**TEXTO DE ORIGEM:**

···

A Delegacia de Homicídios, em continuidade às investigações da morte da menina Rachel Maria Lobo Oliveira Genofre, de 9 anos, vai entrar com um pedido de teste de DNA e um homem preso no Rio de Janeiro. O homem, natural do Paraná, foi detido em 2009, depois de ser flagrado aliciando meninas em frente a escolas na capital fluminense.

“Foi um policial de lá que me ligou e informou deste homem. Ele não tem o perfil do suspeito, mas como é um pedófilo e estava atrás de meninas nos colégios é aqui do Paraná, vamos fazer o exame”, explicou o delegado Rubens Recalcatti, da Delegacia de Homicídios.

A coleta do DNA, que será confrontado com o material colhido no corpo da menina, será feita pela divisão do centro de perícias do IML do Rio De janeiro, a pedido do Instituto de Criminalística do Paraná. O contato direto entre os dois setores vai agilizar o processo. “Existe uma burocracia para isso, mas a perícia daqui falando direto com a perícia de lá facilita este processo”, acrescenta Recalcatti.

Segundo o delegado, a união de vários setores da polícia tem ajudado a investigação do caso que chocou o Paraná a ganhar novos rumos. “Isso é muito importante, estamos conseguindo um abraçamento de todas as áreas. Os peritos estão vindo aqui verificar o inquérito, trabalhando mais aprofundado, o policial do rio que ligou, preocupado antes que o pedófilo seja solto. E tudo isso é muito válido”, reforçou Recalcatti.

 O Crime

Raquel desapareceu no dia 3 de novembro de 2008 e foi encontrada morta dois dias depois. O corpo da menina estava em uma mala abandonada embaixo de uma escadaria na rodoferroviária de Curitiba.

···

**ENUNCIADO:**
Cada afirmação concorda com a notícia? Responda sim ou não e cite as palavras da notícia que decidem.
1. O homem preso no Rio de Janeiro foi detido em 2009.
2. Segundo o delegado, o homem preso tem o perfil do suspeito.
3. O corpo da menina foi encontrado no mesmo dia em que ela desapareceu.
As entradas não têm nenhum papel nesta atividade.

**MATERIAL FORNECIDO:**

···

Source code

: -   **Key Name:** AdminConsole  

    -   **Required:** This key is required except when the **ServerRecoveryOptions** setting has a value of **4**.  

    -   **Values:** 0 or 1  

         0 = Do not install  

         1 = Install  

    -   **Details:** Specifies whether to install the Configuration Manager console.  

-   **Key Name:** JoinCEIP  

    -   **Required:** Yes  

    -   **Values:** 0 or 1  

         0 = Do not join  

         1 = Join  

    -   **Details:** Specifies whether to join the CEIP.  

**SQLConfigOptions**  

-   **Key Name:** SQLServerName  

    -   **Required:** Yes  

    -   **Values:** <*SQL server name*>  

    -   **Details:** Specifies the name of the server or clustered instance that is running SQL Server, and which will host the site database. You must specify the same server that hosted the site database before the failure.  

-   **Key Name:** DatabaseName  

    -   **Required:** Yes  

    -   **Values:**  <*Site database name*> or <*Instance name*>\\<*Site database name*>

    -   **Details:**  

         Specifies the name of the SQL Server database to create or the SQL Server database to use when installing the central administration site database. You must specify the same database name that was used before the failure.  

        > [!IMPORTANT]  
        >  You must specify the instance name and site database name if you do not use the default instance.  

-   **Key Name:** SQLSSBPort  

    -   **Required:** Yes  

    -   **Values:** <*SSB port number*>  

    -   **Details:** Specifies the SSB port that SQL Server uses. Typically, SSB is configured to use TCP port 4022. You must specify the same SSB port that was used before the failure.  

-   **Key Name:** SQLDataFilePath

···

**RESOLUÇÃO:**
1. Sim: "foi detido em 2009".
2. Não: "Ele não tem o perfil do suspeito".
3. Não: "foi encontrada morta dois dias depois".